● **Items from a data source**:
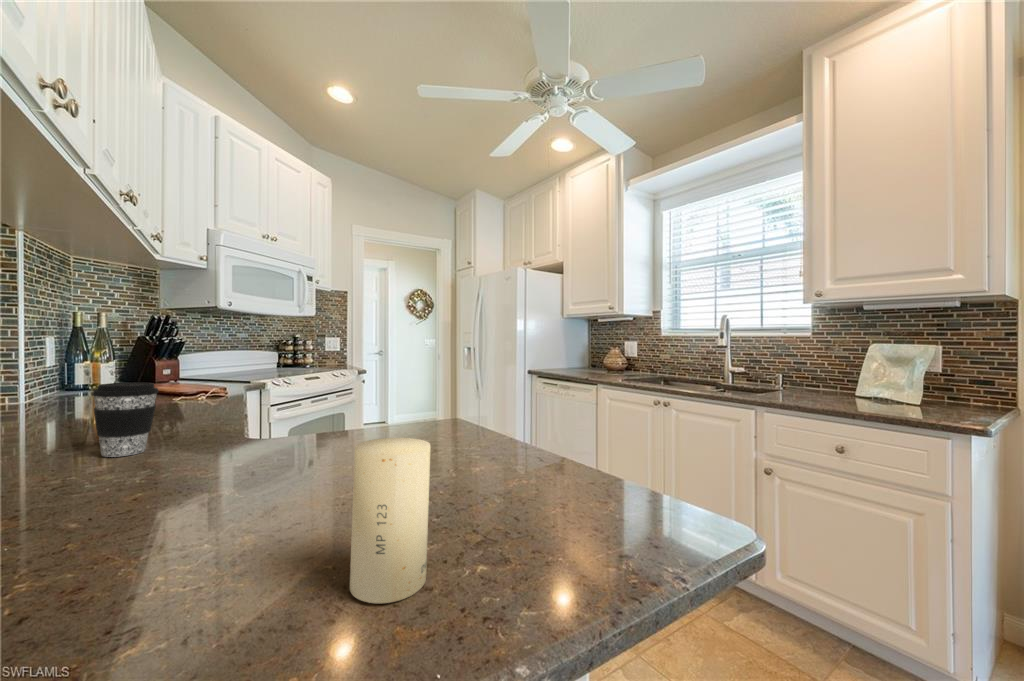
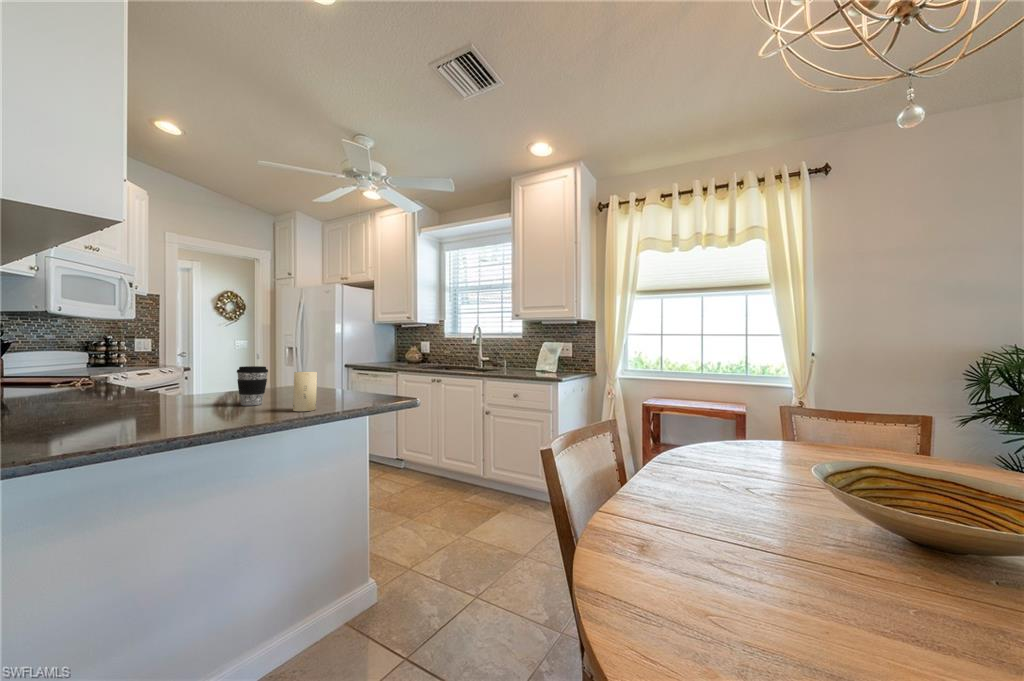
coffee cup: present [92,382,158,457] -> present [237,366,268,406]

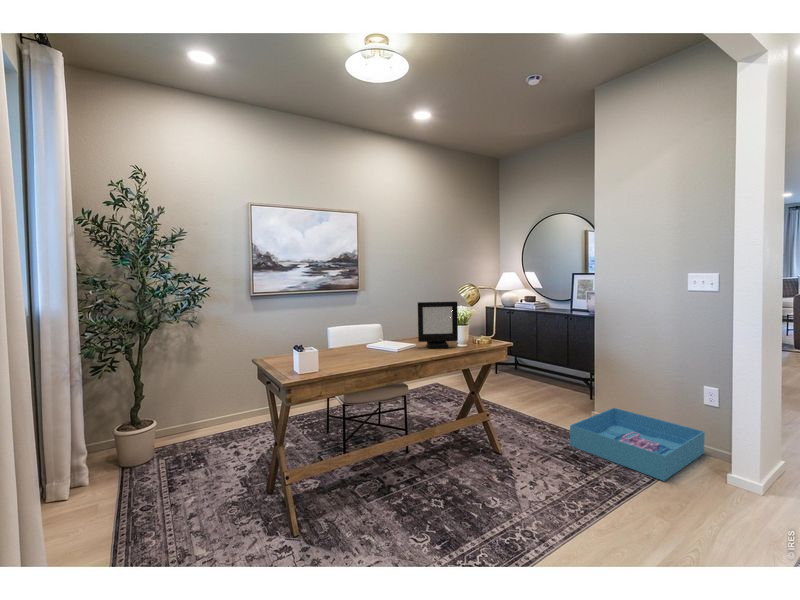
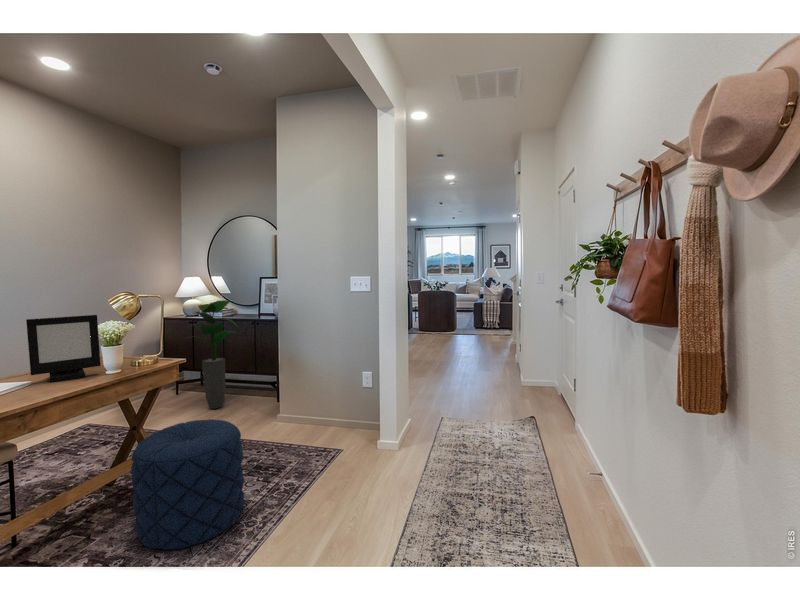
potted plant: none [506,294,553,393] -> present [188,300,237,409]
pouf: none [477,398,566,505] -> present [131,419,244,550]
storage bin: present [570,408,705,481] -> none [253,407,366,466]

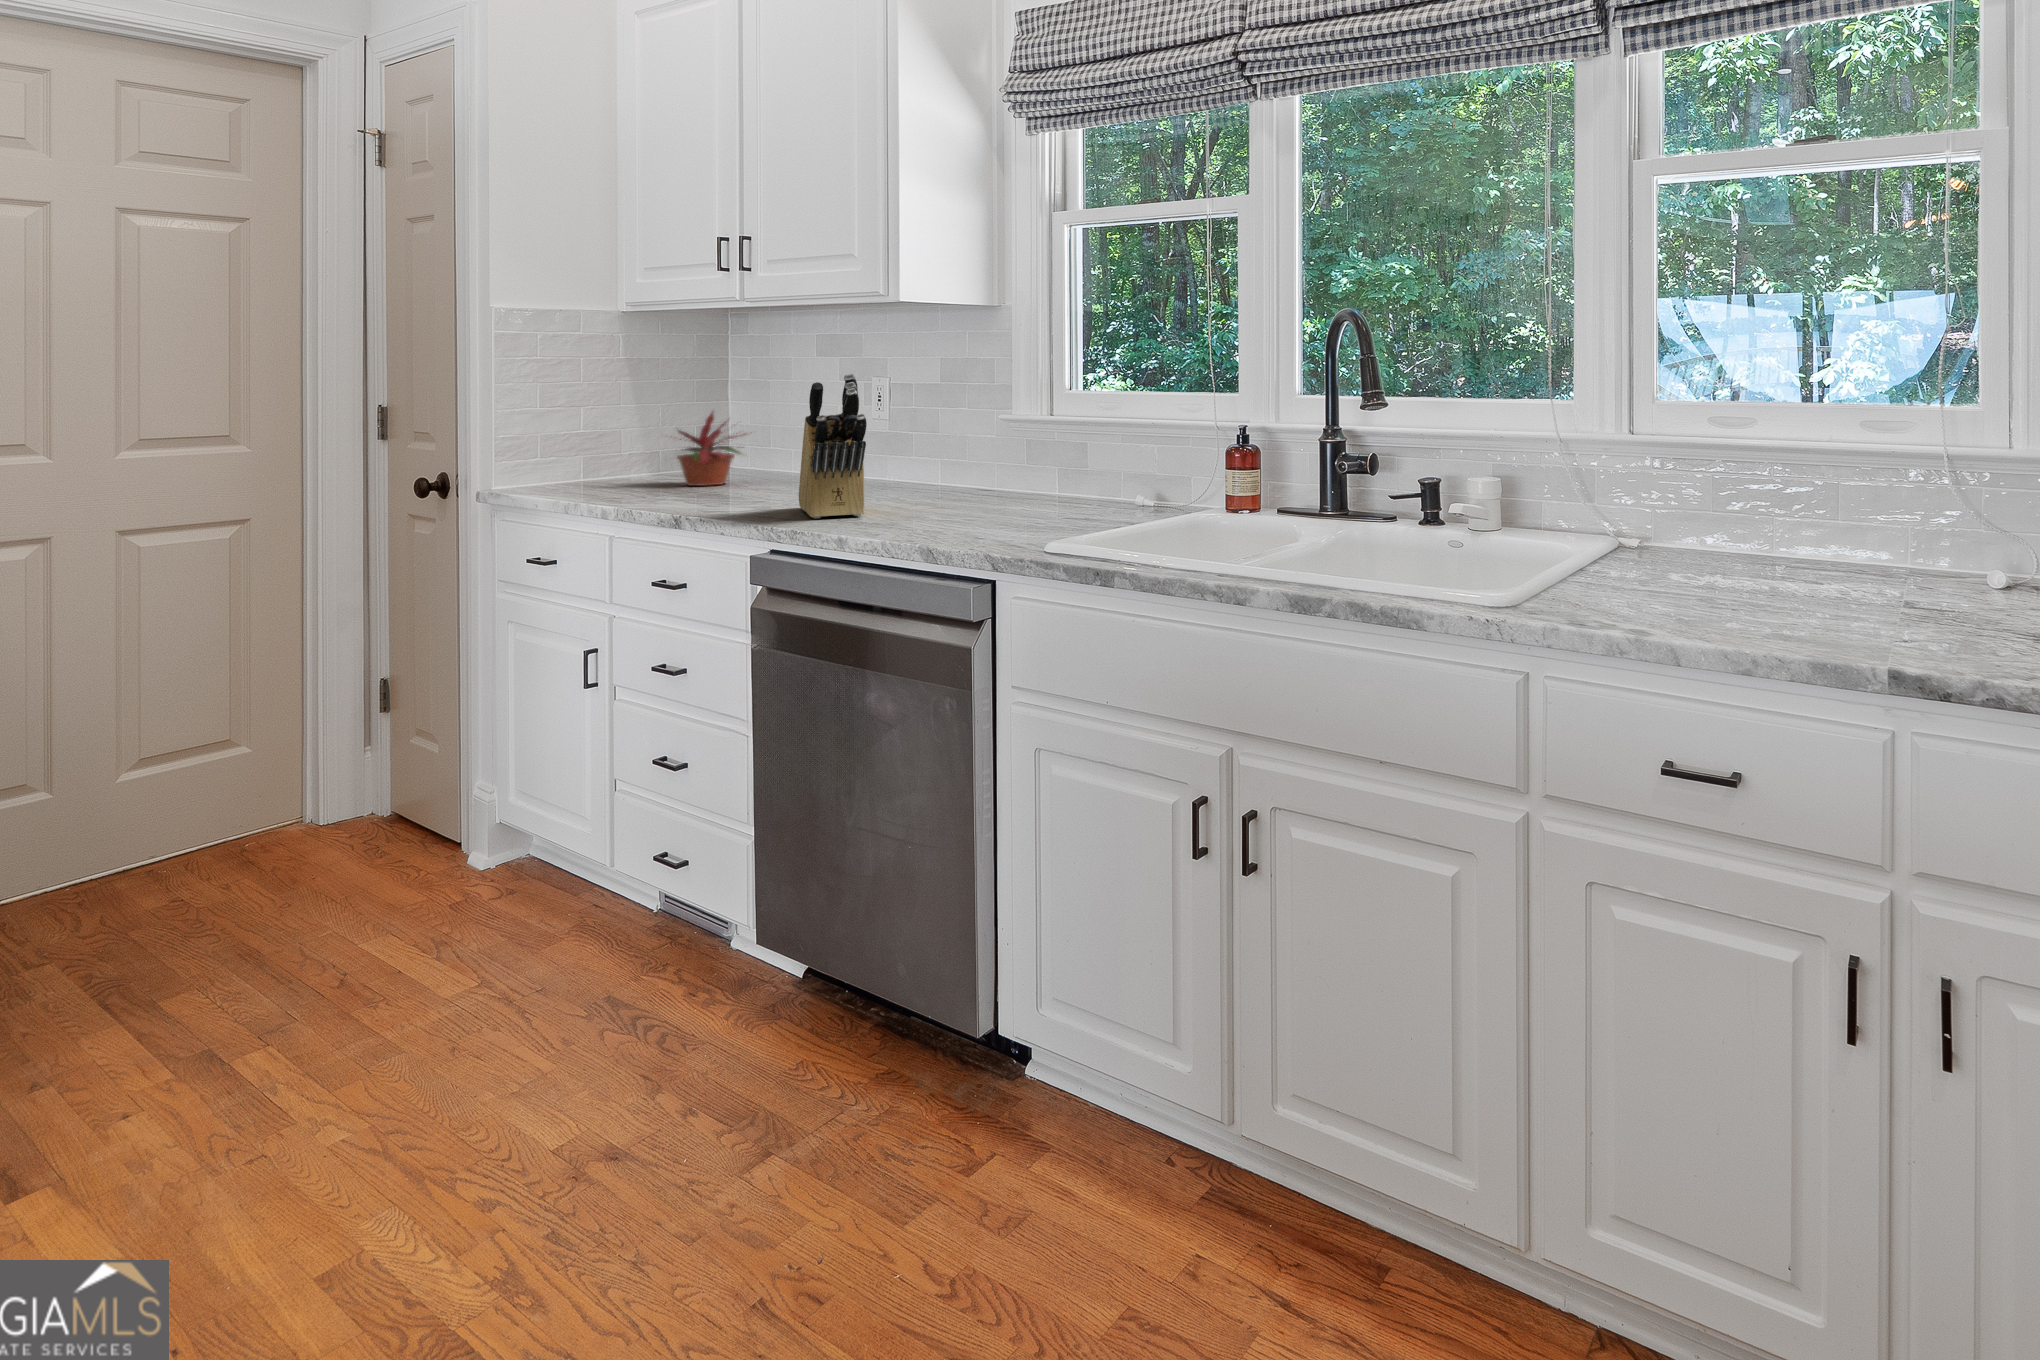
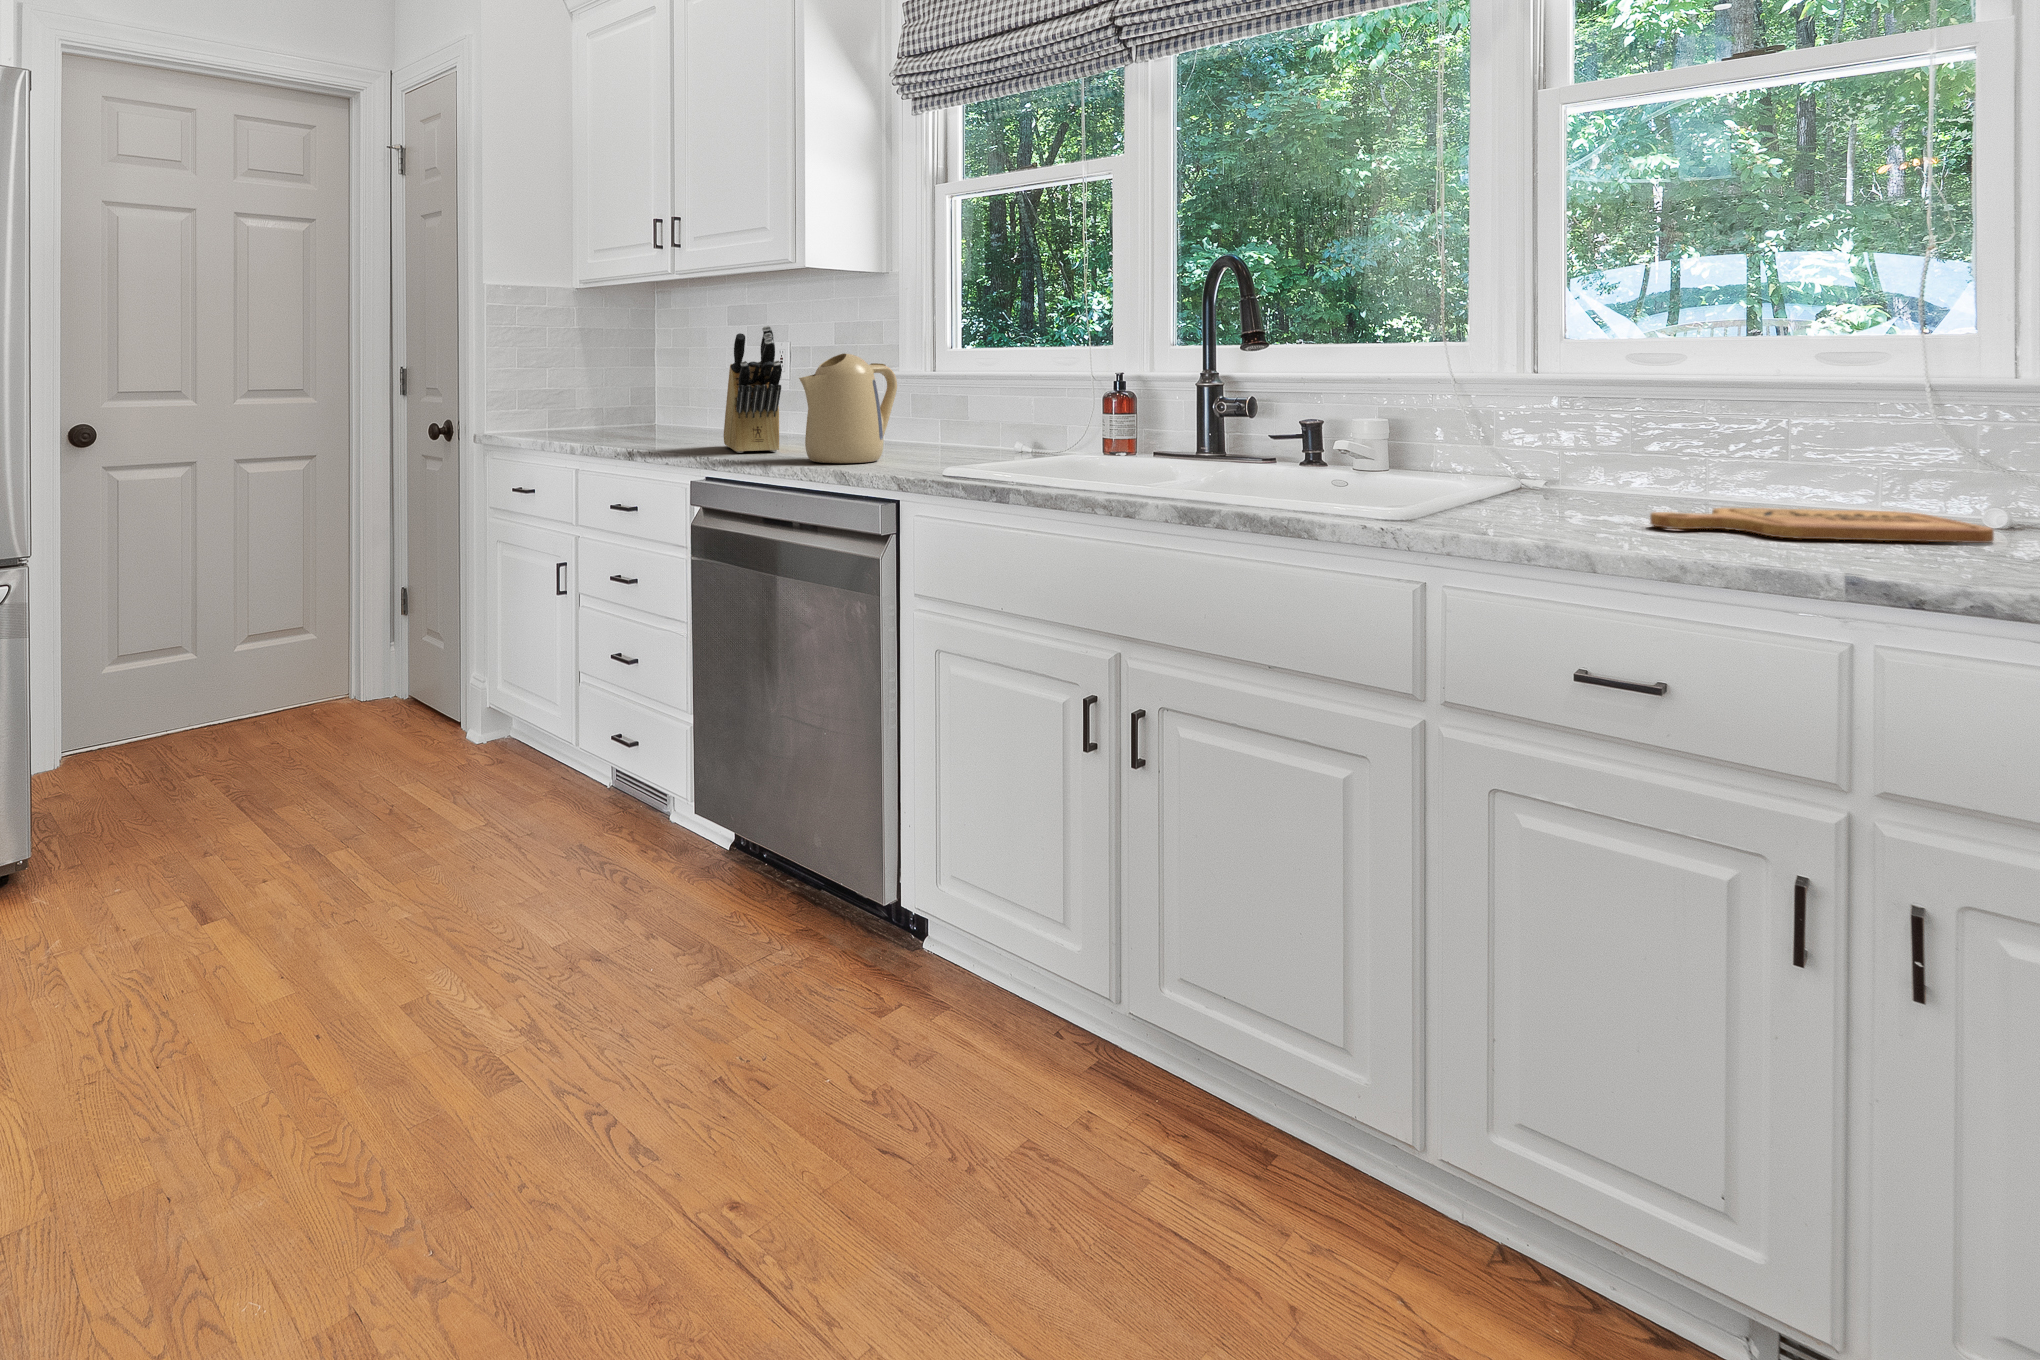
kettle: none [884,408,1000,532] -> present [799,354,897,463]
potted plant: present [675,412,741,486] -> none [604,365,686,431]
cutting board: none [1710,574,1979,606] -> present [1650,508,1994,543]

● **Directions**:
Copy, from the lines above, each one that holds "none".

● **Exercise output**:
potted plant: none [506,294,553,393] -> present [188,300,237,409]
pouf: none [477,398,566,505] -> present [131,419,244,550]
storage bin: present [570,408,705,481] -> none [253,407,366,466]
kettle: none [884,408,1000,532] -> present [799,354,897,463]
potted plant: present [675,412,741,486] -> none [604,365,686,431]
cutting board: none [1710,574,1979,606] -> present [1650,508,1994,543]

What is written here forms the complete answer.